Sync/mirror directory with Rackspace Cloud files bucket

Solution 1:

The easiest way to sync a local directory to Rackspace cloud files is through the console tools provided by the openstack/swift project. On ubuntu, the tools can be installed with apt-get install python-swiftclient

Then, assuming you are in the directory you want to upload, run the following command in the terminal:

$ swift -A https://auth.api.rackspacecloud.com/v1.0 -U <username> -K <api-key> upload <containername> . --changed

This will recursively upload the files from your current directory to the <containername> container, saving time by uploading only changed files.
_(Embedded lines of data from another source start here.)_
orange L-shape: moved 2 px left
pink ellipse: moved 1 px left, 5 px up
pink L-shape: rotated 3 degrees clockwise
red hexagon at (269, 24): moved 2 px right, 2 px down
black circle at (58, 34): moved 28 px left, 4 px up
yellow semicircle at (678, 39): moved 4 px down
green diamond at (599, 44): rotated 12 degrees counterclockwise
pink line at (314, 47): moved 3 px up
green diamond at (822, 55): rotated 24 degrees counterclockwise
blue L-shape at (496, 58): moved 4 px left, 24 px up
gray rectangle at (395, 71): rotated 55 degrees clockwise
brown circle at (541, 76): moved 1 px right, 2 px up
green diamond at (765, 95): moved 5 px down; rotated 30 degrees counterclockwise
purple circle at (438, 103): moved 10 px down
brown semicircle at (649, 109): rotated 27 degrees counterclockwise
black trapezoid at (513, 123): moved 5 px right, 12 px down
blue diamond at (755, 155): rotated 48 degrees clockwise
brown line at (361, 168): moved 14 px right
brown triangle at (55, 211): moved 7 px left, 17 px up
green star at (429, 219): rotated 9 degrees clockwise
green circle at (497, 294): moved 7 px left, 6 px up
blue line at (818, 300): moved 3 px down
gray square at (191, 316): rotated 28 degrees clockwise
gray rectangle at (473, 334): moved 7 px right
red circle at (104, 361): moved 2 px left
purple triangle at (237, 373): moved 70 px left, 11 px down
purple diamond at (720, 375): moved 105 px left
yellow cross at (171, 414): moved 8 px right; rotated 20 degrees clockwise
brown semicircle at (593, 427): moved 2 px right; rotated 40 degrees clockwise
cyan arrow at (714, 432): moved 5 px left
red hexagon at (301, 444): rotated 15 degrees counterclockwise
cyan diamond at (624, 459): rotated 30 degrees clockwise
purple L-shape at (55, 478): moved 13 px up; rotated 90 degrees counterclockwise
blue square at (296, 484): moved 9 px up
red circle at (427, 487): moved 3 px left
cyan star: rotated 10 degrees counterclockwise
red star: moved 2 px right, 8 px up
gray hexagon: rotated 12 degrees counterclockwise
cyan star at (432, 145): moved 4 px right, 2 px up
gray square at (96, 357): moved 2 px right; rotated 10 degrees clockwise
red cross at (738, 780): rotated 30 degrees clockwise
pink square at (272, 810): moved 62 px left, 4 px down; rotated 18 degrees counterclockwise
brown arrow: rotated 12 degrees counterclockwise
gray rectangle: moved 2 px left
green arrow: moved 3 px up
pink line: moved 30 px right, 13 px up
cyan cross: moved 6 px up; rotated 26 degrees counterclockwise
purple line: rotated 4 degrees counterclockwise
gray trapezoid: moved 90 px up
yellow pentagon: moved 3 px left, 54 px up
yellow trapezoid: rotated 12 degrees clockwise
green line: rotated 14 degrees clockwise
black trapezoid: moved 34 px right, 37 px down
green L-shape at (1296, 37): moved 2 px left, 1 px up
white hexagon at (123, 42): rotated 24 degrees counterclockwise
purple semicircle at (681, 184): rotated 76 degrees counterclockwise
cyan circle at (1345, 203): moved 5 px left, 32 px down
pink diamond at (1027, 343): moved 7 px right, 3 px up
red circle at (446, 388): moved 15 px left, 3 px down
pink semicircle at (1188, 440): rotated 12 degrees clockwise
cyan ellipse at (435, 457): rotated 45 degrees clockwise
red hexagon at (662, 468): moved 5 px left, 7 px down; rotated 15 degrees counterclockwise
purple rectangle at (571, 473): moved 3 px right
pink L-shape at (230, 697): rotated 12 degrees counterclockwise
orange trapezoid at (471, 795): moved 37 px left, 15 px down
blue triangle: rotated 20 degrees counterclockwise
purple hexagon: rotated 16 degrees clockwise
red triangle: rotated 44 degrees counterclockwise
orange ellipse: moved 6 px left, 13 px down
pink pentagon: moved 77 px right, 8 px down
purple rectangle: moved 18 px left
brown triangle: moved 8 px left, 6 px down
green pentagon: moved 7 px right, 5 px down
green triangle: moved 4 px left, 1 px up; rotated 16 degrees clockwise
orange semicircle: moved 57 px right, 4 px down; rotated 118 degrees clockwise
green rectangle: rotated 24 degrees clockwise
You need to supply the <username> you use to log in to the Cloud Control Panel and the <api-key> available under Account / Account Settings in the same control panel.

Attention: If you use relative or absolute paths, swift will upload them with the pseudo-path provided on the command line into the container. So if instead of syncing . you sync /var/www/test, then files will end up under /var/www/test pseudo-path of the container - most likely, this is not what you want.

Solution 2:

For Linux I found this old project: http://code.google.com/p/cloudfiles-sync/wiki/Instructions

For Windows there is this GUI tool: http://www.cloudberrylab.com/free-openstack-storage-explorer.aspx

I also just found this tool that might let you mount cloud files storage: http://smestorage.com/?p=static&page=LinuxDrive

Solution 3:

You can use the Rackspace Cloud Files FUSE module (http://www.rackspace.com/knowledge_center/article/mounting-rackspace-cloud-files-to-linux-using-cloudfuse) to create a mountable file system, but beware of the following caveats:

  • use something like --size-only to determine if the file was fully written, not -a or anything like that, since setting permissions and times is not supported
  • using --bwlimit is not going to work, because the module caches writes in a temp file in memory, then eats up all the bandwidth when uploading; i'm conducting an experiment using the trickle utility to see if that helps

Solution 4:

Another potential option, as an alternative to CloudFuse for mounting Rackspace Cloud Files as a volume against which you run rsync, you could run Caimito as a Cloud-Files-to_WebDAV bridge.

http://caimito.ngasi.com/

Then, while you could conceivably try to employ the Fuse DAV2 filesystem plugin with rsync and a bunch of special command-line options to get files up to Cloud Files via the bridge, I instead recommend "sitecopy", which at its core isn't terribly dissimilar to Unison.

https://www.howtoforge.com/maintaining-remote-web-sites-with-sitecopy-debian-squeeze-ubuntu-11.10

Sitecopy does a GREAT job of pushing files via WebDAV to its target (even if our target is a fronted emulation layer to Cloud Files). This is because "sitecopy" maintains a local database of remote-end file metadata that makes for speedy batch comparisons vs rsync.

Caimito was surprisingly stable and easy to install and configure despite its Java roots.

You might conclude that using "swift" (mentioned above) might be a more direct vector to the solution, but this solution gives you a few more places to probe, dissect, debug and control the data flow.